O PS acredita que Luís Montenegro está empenhado nestas negociações sem estar à procura de pistas alternativas? Depois da entrevista do primeiro-ministro em que afasta mais uma vez negociações com o Chega. Há um empenho de Montenegro em negociar só com o PS?
Em relação ao IRS Jovem e ao IRC, há várias bancadas, sobretudo no que diz respeito ao IRC, presumo, que concordam com a visão de Luís Montenegro. Sabe que bancadas são essas? É a do CDS-PP, da Iniciativa Liberal e do partido Chega. Se Luís Montenegro considera que a primeira missão que tem, e que não pode de forma alguma burilar, enquanto primeiro-ministro, é o compromisso de descer os impostos para as empresas, e em particular para as empresas que têm uma maior dimensão, então, se não quer fazer um acordo à direita com os partidos que partilham e comungam dessa visão, tem que fazer um enorme esforço de aproximação em relação ao PS. E, é preciso dizer isto, não foi totalmente ao encontro, manifestamente, pelo contrário, das políticas que o PS decidiu trazer a debate para a discussão do Orçamento do Estado.
Caso o Orçamento seja chumbado, o país deve ir a eleições antecipadas?
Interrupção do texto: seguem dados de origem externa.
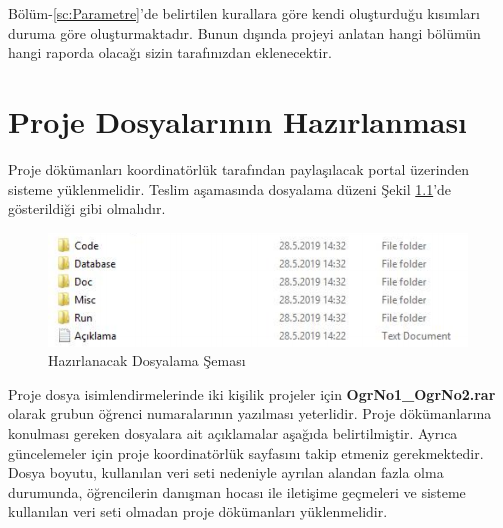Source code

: Bölüm-\ref{sc:Parametre}'de belirtilen kurallara göre \latex kendi oluşturduğu kısımları duruma göre oluşturmaktadır. Bunun dışında projeyi anlatan hangi bölümün hangi raporda olacağı sizin tarafınızdan eklenecektir.  

\chapter{Proje Dosyalarının Hazırlanması}

Proje dökümanları koordinatörlük tarafından paylaşılacak portal üzerinden sisteme yüklenmelidir. Teslim aşamasında dosyalama düzeni Şekil \ref{fig:fileSchema}'de gösterildiği gibi olmalıdır. 

\begin{figure}[!h]
    \centering
    \includegraphics[]{ScreenShot 3.png}
    \caption{Hazırlanacak Dosyalama Şeması}
    \label{fig:fileSchema}
\end{figure}

Proje dosya isimlendirmelerinde iki kişilik projeler için \textbf{OgrNo1\_OgrNo2.rar} olarak grubun öğrenci numaralarının yazılması yeterlidir. Proje dökümanlarına konulması gereken dosyalara ait açıklamalar aşağıda belirtilmiştir. Ayrıca güncelemeler için proje koordinatörlük sayfasını takip etmeniz gerekmektedir. Dosya boyutu, kullanılan veri seti nedeniyle ayrılan alandan fazla olma durumunda, öğrencilerin danışman hocası ile iletişime geçmeleri ve sisteme kullanılan veri seti olmadan proje dökümanları yüklenmelidir.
Não vou fazer esse tipo de julgamento. O PS, e muito menos o seu secretário-geral, jamais disse que queria eleições antecipadas. Muito pelo contrário, se durante um longo período de tempo, destes quase seis meses de governação, houve alguma sensibilidade ou alguma formação político-partidária ou algum dirigente político-partidário que pareceu mostrar uma vontade de ir a eleições, pelo menos numa primeira fase, foi mesmo o PSD e Luís Montenegro.
Porque é que para o PS não compensa mais ir a eleições já. Não seria mais benéfico para Pedro Nuno Santos poder ir às urnas já? Acha que daqui a dois anos ou quatro terá a oportunidade ainda de ser esse secretário-geral ir às urnas?
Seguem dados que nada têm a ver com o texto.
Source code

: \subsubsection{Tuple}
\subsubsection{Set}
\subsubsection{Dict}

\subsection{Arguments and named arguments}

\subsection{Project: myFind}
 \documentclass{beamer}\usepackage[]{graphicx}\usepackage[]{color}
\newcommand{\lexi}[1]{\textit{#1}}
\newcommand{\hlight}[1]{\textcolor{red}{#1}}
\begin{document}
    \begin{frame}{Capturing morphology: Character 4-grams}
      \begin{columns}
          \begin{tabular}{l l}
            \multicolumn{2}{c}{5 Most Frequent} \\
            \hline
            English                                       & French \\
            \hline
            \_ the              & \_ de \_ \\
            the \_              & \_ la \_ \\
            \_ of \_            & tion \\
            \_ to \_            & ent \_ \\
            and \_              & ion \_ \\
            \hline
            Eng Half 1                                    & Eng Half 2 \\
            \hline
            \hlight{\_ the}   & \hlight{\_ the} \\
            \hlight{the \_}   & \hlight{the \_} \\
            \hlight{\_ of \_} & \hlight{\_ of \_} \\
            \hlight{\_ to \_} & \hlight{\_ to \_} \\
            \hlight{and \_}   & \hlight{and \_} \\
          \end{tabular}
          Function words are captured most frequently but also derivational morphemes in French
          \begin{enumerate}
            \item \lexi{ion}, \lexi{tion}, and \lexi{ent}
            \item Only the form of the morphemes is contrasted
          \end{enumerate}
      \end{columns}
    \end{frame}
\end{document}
Se há coisa que nós devemos apontar, do meu ponto de vista, como muito positiva em todo este processo é que esses cálculos eleitorais, essas táticas, não estão a presidir à reflexão do Partido Socialista e à reflexão do secretário-geral. E por isso, nós não estamos nem vamos tomar nenhuma decisão com base nos cálculos e nas táticas eleitorais que também são legítimas em política. Vamos tomar uma decisão tendo em conta a votação e a representação que foi investida ao Partido Socialista nas últimas eleições legislativas e considerando também e sempre, em primeiro lugar, o interesse nacional.